#### Texte:
------------------------------------------------------------

Les collectivités locales ont, dans le cadre de la loi, toute latitude pour exercer leur initiative pour toute question qui n'est pas exclue de leur compétence ou attribuée à une autre autorité
À Saint-Marin, les responsabilités et tâches de base des collectivités locales sont prescrites par la loi (article 4, paragraphe 1, de la Charte). La législation du pays ne prévoit cependant pas de compétence générale (article 4, paragraphe 2, de la Charte) pour les châtellenies (l’article 1, paragraphe 2, de la loi 127/2013 ne peut pas être interprété dans ce sens, puisqu’il mentionne uniquement le « territoire », et non les « affaires » liées à celui-ci ni une compétence correspondante des châtellenies).
La situation actuelle à Saint-Marin est également incompatible avec l’article 4, paragraphes 3 et 4, de la Charte, puisque l’exercice des responsabilités publiques n’incombe pas, de préférence, aux autorités les plus proches des citoyens (article 4, paragraphe 3). Au contraire, presque toutes les responsabilités publiques sont exercées par le pouvoir central. À Saint-Marin, il existe assurément des arguments valables justifiant l’exercice de nombreuses responsabilités publiques au niveau de l’État, comme la très faible superficie du pays et des raisons impérieuses d’efficience et d’économie. D’ailleurs, l’efficience de l’administration publique est aussi un principe inscrit dans la Constitution (article 14, paragraphe 1, de la Déclaration). Pour autant, ces raisons ne justifient pas la concentration de presque toutes les responsabilités publiques au niveau de l’État ni l’exclusion des communes des processus de décision (à de très rares exceptions près). Enfin, même les compétences extrêmement restreintes des collectivités locales ne sont pas pleines et entières (article 4, paragraphe 4, de la Charte).
Pour ce qui concerne le droit de consultation (article 4, paragraphe 6, article 5 et article 9, paragraphe 6, de la Charte), le droit interne prévoit un ensemble de procédures de consultation qui ont déjà été analysées dans d’autres parties du présent rapport (voir ci-dessus). Par exemple, les capitaines-régents, au début de leur mandat, rencontrent les maires des châtellenies (article 29 : « Conferenza dei Capitani di Castello »). Il existe une procédure de consultation pour le budget de l’État (article 24 de la loi 127/2013), une autre pour les travaux publics (article 31 et 32 de cette même loi), plusieurs tâches et obligations de consultation (par exemple la soumission d’une avis dans un délai de trente jours chaque fois que le service compétent le demande, article 23, paragraphe 5, de la loi) et une obligation pour les services administratifs de répondre aux demandes des châtellenies dans un délai de 90 jours (article 25 de la loi).

------------------------------------------------------------

#### Consigne:
Relevez tous les paragraphes de l'article 4 de la Charte cités dans le texte sur les collectivités locales de Saint-Marin.

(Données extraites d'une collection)

------------------------------------------------------------

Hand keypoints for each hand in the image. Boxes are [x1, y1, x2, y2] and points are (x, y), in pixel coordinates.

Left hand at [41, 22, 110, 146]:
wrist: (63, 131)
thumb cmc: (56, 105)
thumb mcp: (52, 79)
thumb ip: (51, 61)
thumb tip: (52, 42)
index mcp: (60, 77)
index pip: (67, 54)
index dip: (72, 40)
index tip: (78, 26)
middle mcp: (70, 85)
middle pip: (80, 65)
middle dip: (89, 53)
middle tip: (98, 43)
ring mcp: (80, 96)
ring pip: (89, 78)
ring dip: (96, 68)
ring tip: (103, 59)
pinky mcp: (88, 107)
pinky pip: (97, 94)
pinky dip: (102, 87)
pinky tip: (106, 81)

------------------------------------------------------------

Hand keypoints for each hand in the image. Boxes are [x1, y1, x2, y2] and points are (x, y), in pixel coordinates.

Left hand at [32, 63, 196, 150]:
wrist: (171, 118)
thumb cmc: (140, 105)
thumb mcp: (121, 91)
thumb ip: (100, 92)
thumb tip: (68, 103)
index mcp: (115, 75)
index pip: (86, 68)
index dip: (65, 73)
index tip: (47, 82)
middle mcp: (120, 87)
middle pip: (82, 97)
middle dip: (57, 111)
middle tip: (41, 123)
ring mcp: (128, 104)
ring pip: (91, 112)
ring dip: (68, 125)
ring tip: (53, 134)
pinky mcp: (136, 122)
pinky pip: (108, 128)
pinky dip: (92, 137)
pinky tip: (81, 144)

------------------------------------------------------------

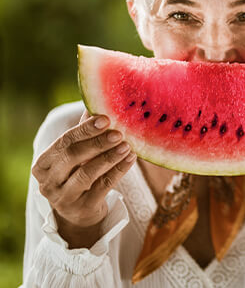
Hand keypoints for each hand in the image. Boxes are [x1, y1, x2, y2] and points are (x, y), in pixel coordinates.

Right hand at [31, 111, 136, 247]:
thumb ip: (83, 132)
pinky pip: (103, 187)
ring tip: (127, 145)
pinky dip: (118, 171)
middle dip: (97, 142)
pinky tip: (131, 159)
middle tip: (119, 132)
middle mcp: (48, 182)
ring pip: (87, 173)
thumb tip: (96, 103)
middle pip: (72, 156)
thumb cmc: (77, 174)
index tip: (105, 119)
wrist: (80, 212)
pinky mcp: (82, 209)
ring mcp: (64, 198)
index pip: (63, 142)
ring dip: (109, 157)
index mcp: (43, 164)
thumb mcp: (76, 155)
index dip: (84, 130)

------------------------------------------------------------

#### Votre réponse:
- Paragraphe 1
- Paragraphe 2
- Paragraphe 3
- Paragraphe 4
- Paragraphe 6